The difficulty of life, and why God seems distant

I can only say that I have been well acquainted with distance from God during my life. Sometimes it’s my fault, but others I’m doing everything right. But it’s in those times, when it makes no sense, that I experience the essence of faith. “Faith is not a feeling, it’s what you believe in spite of them.”

Nate, you don’t need faith when God answers. You need faith now. Now is the time to be assured of what you hope for, and to hold onto scripture as the evidence for what you can’t see.

James 1:2-4 Consider it pure joy, my brothers, whenever you face trials of many kinds, because you know that the testing of your faith develops perseverance. Perseverance must finish its work so that you may be mature and complete, not lacking anything.

And we can take comfort in the fact that Christ experienced separation from God.

Matthew 27:46 About the ninth hour Jesus cried out in a loud voice, “Eloi, Eloi, lama sabachthani?”—which means, “My God, my God, why have you forsaken me?”

Is this difficulty, this pain, a horror story? No, it is a love story because of how it ends.

Consider the sweetness of suffering…
No pain, no gain
Ripped muscles lead to bigger muscles
Broken seeds lead to new sprouts
The beauty of dawn cannot come without night
Consummation is worthless without waiting
Food is tender and flavorful after being cooked in the fire
The mother must let go to see maturity in the son
The father cries at the wedding of his daughter
Without strenuous study, there is no knowledge
Without negative experience, there is no wisdom
Without rain there is no good in sun
Without cold there is no good in a hearth
Without heat there is not good in shade
Sweet pastry is made better with bitter coffee
The dramatic pause leads into the climax
The quality of every story is in the intensity of its conflict

So if I run from discomfort, I commit the greatest act of cowardice.

Hebrews 12:2
Let us fix our eyes on Jesus, the author and perfecter of our faith, who for the joy set before him endured the cross, scorning its shame, and sat down at the right hand of the throne of God.

He endured the pain of the cross, because of the joy he saw in the distance.

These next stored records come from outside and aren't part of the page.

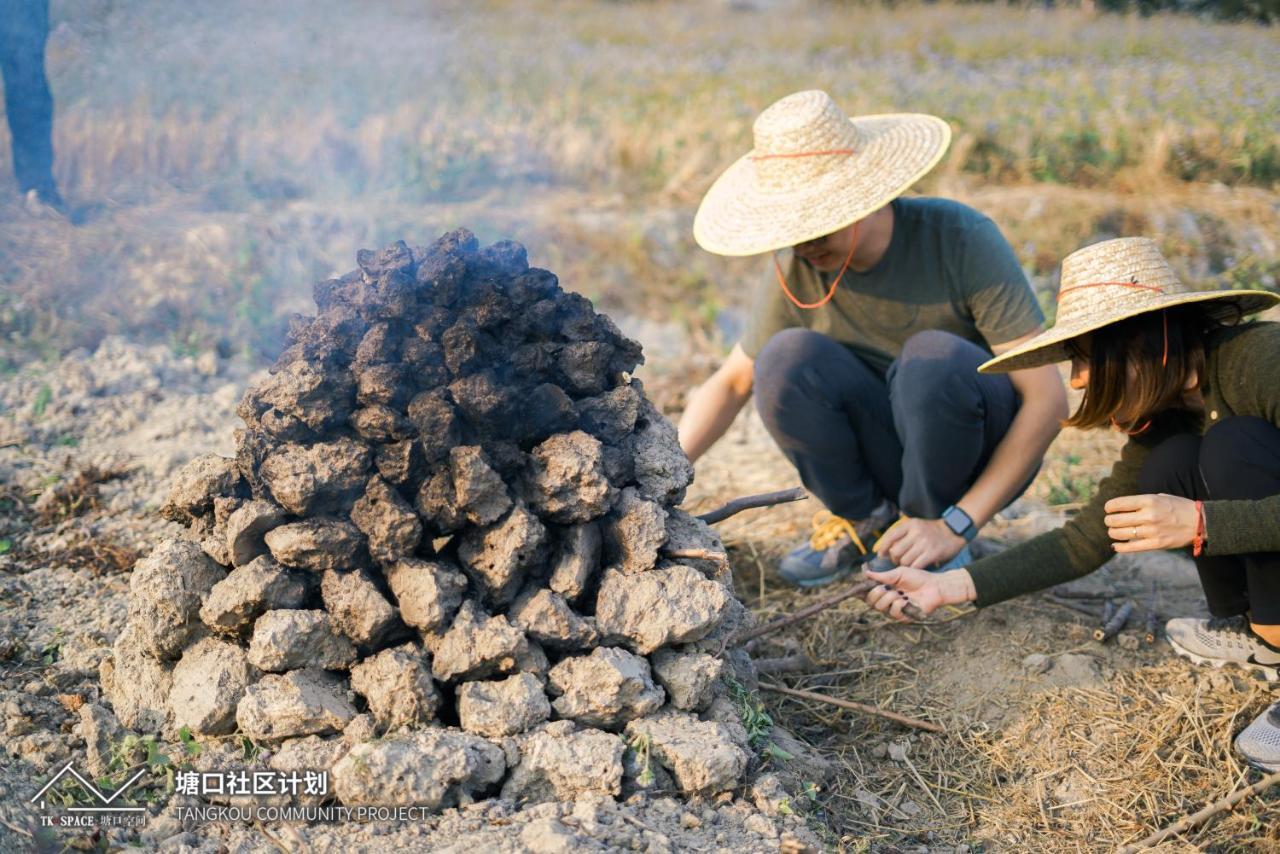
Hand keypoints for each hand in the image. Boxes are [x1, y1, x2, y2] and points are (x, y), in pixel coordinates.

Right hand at [861, 567, 976, 620]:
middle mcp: (888, 600)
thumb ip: (882, 576)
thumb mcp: (899, 573)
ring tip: (899, 593)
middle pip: (870, 602)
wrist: (935, 586)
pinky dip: (897, 605)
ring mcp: (895, 609)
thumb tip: (866, 573)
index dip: (860, 592)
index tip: (858, 588)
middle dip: (875, 593)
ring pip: (880, 607)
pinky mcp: (904, 617)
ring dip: (888, 598)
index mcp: (885, 589)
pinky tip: (905, 600)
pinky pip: (893, 613)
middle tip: (885, 587)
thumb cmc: (918, 578)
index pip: (868, 593)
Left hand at [874, 517, 965, 568]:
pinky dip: (913, 569)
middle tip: (897, 560)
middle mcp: (916, 532)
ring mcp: (924, 543)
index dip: (883, 548)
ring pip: (904, 560)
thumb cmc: (931, 531)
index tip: (881, 555)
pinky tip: (915, 568)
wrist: (953, 531)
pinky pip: (916, 566)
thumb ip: (901, 534)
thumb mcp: (916, 526)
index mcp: (910, 525)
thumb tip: (882, 548)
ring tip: (907, 564)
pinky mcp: (932, 553)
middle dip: (894, 559)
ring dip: (903, 565)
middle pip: (895, 551)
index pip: (890, 536)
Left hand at [1104, 493, 1198, 552]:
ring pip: (1119, 533)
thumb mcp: (1160, 497)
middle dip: (1109, 520)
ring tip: (1114, 531)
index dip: (1109, 507)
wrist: (1200, 522)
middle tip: (1110, 521)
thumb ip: (1141, 502)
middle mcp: (1148, 516)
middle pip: (1115, 520)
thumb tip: (1120, 507)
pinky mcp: (1156, 544)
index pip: (1118, 504)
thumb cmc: (1178, 507)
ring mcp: (1152, 531)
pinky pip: (1131, 547)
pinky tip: (1115, 545)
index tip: (1108, 509)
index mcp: (1149, 501)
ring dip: (1113, 532)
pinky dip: (1119, 547)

Let us do likewise.

Sun and rain

For the three days following Christmas I built a sheep fence with my friend Kent on his farm. We worked basically sunup to sundown. The first day was dreary, rainy, freezing cold, with biting wind. My brief meals inside were sweet but meager respites from an environment I imagine must closely resemble hell. The second day was clear and beautiful. The sun made the field glow happily as it set in a golden sky; instead of razor-sharp wind, there was a soft breeze.

Some people say that evil exists for the purpose of contrasting good, so that we can really know what good is. I don’t believe there is such a simple answer to the problem of evil–that solution is lodged somewhere in the mysterious thoughts and intentions of God Himself. But now my work at Kent’s farm has turned from two days of reality into countless days of memory. In the eternal substance of memory, that day of suffering is purified and sweetened by the following day of good, until they together form a memory that is good. An experience. An adventure worth telling. A story for me to tell while friends drink it up.

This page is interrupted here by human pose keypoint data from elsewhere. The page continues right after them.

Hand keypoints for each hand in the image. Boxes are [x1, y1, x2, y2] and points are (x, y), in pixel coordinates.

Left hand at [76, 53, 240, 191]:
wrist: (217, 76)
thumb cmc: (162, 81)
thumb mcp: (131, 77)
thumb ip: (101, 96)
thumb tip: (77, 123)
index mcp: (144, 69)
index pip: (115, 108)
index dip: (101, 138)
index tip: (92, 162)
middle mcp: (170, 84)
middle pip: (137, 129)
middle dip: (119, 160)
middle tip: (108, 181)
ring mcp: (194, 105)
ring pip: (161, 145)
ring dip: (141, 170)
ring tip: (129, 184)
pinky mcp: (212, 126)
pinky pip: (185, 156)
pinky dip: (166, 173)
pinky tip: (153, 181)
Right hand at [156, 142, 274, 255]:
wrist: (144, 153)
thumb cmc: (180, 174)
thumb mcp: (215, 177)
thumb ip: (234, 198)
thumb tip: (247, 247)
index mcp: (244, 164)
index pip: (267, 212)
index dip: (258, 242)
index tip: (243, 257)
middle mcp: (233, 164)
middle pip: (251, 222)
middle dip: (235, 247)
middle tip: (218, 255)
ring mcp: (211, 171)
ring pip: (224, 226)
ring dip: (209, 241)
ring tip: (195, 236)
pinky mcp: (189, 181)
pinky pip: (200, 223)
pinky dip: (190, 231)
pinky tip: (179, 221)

But what happened there? That day of bad and that day of good seem to cancel each other out during their present reality, producing no net goodness. Yet as they pass from reality to memory, a sweet memory results from the two, which has a net value of good. The essential events that life is really made of. The mysterious moments we want and even need to live. (When we are not partaking in such a clash of sun and rain, we usually supplement this by watching movies, sports teams, and other artificial sources.)

Perhaps this in some way reflects the way in which God becomes “more than a conqueror” of evil, mysteriously overcoming it in eternity.